**INFORMATION SHOWN:**
________________________

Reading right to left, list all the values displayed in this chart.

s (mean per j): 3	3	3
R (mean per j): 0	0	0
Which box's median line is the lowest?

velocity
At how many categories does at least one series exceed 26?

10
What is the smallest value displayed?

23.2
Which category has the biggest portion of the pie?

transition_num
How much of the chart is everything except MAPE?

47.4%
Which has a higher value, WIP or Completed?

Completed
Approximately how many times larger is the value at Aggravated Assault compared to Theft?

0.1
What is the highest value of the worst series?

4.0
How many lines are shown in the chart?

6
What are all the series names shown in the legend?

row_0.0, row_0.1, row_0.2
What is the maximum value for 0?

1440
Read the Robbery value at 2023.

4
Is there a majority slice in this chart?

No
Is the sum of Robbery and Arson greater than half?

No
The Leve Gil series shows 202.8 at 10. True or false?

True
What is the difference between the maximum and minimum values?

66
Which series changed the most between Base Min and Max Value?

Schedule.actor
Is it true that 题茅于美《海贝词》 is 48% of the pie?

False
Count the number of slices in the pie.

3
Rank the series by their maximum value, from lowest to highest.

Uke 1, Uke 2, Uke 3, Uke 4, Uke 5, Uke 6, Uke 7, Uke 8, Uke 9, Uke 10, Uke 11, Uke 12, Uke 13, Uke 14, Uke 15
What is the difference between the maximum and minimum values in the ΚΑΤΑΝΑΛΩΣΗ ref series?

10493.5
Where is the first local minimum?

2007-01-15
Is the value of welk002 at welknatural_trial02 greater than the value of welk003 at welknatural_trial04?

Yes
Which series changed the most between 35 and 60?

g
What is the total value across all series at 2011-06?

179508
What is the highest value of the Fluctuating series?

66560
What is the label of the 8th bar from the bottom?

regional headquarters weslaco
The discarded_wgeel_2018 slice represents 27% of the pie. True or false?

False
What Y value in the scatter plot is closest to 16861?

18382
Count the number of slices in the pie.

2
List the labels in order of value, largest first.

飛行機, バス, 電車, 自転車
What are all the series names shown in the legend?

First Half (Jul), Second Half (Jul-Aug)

________________________

**WHAT THE TASK ASKS:** Transcribe all of the lines above verbatim, preserving every character, blank line, and line break.

**WRITTEN REPLY:**
Reading right to left, list all the values displayed in this chart.

s (mean per j): 3	3	3
R (mean per j): 0	0	0
Which box's median line is the lowest?

velocity
At how many categories does at least one series exceed 26?

10
What is the smallest value displayed?

23.2
Which category has the biggest portion of the pie?

transition_num
How much of the chart is everything except MAPE?

47.4%
Which has a higher value, WIP or Completed?

Completed
Approximately how many times larger is the value at Aggravated Assault compared to Theft?

0.1
What is the highest value of the worst series?

4.0
How many lines are shown in the chart?

6
What are all the series names shown in the legend?

row_0.0, row_0.1, row_0.2
What is the maximum value for 0?

1440
Read the Robbery value at 2023.

4
Is there a majority slice in this chart?

No
Is the sum of Robbery and Arson greater than half?

No
The Leve Gil series shows 202.8 at 10. True or false?

True
What is the difference between the maximum and minimum values?

66
Which series changed the most between Base Min and Max Value?

Schedule.actor
Is it true that 题茅于美《海贝词》 is 48% of the pie?

False
Count the number of slices in the pie.

3
Rank the series by their maximum value, from lowest to highest.

Uke 1, Uke 2, Uke 3, Uke 4, Uke 5, Uke 6, Uke 7, Uke 8, Uke 9, Uke 10, Uke 11, Uke 12, Uke 13, Uke 14, Uke 15
What is the difference between the maximum and minimum values in the ΚΑΤΑΝΑΛΩΣΗ ref series?

10493.5
Where is the first local minimum?

2007-01-15
Is the value of welk002 at welknatural_trial02 greater than the value of welk003 at welknatural_trial04?

Yes
Which series changed the most between 35 and 60?

g
What is the total value across all series at 2011-06?

179508
What is the highest value of the Fluctuating series?

66560
What is the label of the 8th bar from the bottom?

regional headquarters weslaco
The discarded_wgeel_2018 slice represents 27% of the pie. True or false?

False
What Y value in the scatter plot is closest to 16861?

18382
Count the number of slices in the pie.

2
List the labels in order of value, largest first.

飛行機, バス, 電車, 自転車
What are all the series names shown in the legend?

First Half (Jul), Second Half (Jul-Aug)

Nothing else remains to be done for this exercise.